Dia: abril 19, 2008
Violência gratuita *
Detratores, uni-vos: com o remake norte-americano de Funny games, vocês ganharam a ilustração mais didática de tudo o que há de autoritário, duvidoso e (segundo vocês, claro) inepto no cinema de Michael Haneke. Parabéns, façam a festa.
E desta vez, infelizmente, não posso fazer nada além de, cabisbaixo e um tanto decepcionado, concordar com o refrão da torcida adversária.
É aquela história: os filmes de Haneke sempre demonstram teses. Em alguns casos, elas rendem belos diagnósticos do tempo em que vivemos, com personagens de carne, nervos e ossos. É o que acontece em Caché, por exemplo. Em outros momentos, a provocação acaba resvalando em exposições professorais (e agressivas, já que Haneke quase sempre se coloca numa posição de superioridade em relação ao espectador) de raciocínios um tanto quanto superficiais. Nessa categoria incluo Código desconhecido (com metáforas tolinhas para a miragem da União Européia) e Time of the wolf (em que o cineasta, no auge dos delírios de auteur, faz as vezes de profeta do apocalipse).

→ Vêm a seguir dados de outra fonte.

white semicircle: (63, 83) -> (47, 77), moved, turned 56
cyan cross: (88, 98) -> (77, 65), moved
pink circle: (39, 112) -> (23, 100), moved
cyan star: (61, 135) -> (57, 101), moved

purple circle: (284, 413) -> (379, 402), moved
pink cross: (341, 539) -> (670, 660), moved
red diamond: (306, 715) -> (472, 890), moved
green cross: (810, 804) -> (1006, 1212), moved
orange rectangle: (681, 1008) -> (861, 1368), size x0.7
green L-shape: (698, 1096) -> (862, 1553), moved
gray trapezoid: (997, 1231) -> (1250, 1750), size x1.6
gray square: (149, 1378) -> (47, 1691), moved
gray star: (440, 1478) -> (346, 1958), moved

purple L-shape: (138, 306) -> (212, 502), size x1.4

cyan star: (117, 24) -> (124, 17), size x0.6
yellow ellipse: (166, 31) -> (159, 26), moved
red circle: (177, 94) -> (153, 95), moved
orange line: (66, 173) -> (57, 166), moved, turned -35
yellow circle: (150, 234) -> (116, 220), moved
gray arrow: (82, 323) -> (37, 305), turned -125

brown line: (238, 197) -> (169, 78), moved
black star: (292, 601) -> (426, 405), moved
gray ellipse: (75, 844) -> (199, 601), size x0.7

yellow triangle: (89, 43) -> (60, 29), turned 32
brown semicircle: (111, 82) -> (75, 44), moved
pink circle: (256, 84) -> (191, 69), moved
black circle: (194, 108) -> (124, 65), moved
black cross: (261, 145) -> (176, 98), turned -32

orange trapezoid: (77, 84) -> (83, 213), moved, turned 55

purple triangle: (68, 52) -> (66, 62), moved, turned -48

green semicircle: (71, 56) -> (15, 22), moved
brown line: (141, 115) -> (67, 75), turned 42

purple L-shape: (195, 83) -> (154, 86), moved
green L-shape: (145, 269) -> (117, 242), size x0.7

Meu problema com Funny games é de outra ordem: nunca consegui classificá-lo. É um filme que defende um argumento frágil (a de que o espectador é o grande cúmplice da violência no cinema), mas que sempre me impressionou pela virulência com que trata essa fúria desembestada, levada às últimas conseqüências.
Se a experiência deste remake conta para o espectador como uma revisão (trata-se de uma refilmagem literal, quase quadro-a-quadro), fica a suspeita de, ao contrário do que eu imaginava, o tempo não alterou ou ampliou o olhar de Haneke. O cineasta continua a ver o mundo e o cinema por uma lente estreita. Ainda trabalha os climas de suspense com eficiência e arranca ótimas interpretações do elenco (a estrelinha lá de cima é para Tim Roth, Naomi Watts e Michael Pitt). Mas a técnica, muitas vezes, opera a favor da pregação de um argumento plano.
O novo Funny games tem um propósito claro -mirar especificamente o público norte-americano, supostamente o responsável pela “cultura da violência” nas telas – e cumpre essa missão fundamentalista de um jeito mecânico, sem graça ou vida. Faz o serviço de condenar quem produz e quem consome um Jogos mortais, digamos assim. Como se o público não soubesse interpretar aquilo que vê.
Aos que lembram do filme anterior, resta acompanhar, sem reação, os detalhes de um crime premeditado. Haneke comentou que trata-se de um teste para o público: bem-aventurados os que se revoltarem contra aquelas imagens e abandonarem a sala de cinema. Os que suportarem o ritual de sadismo estarão do lado dos bandidos, dos torturadores. Existe uma idéia de conversão, de educação da audiência. O detalhe importante (e óbvio) é que, entre a encenação e a platéia, existe a figura do diretor. Quais os limites do artista diante da representação da violência? Dessa questão, o filme se esquiva bem malandramente.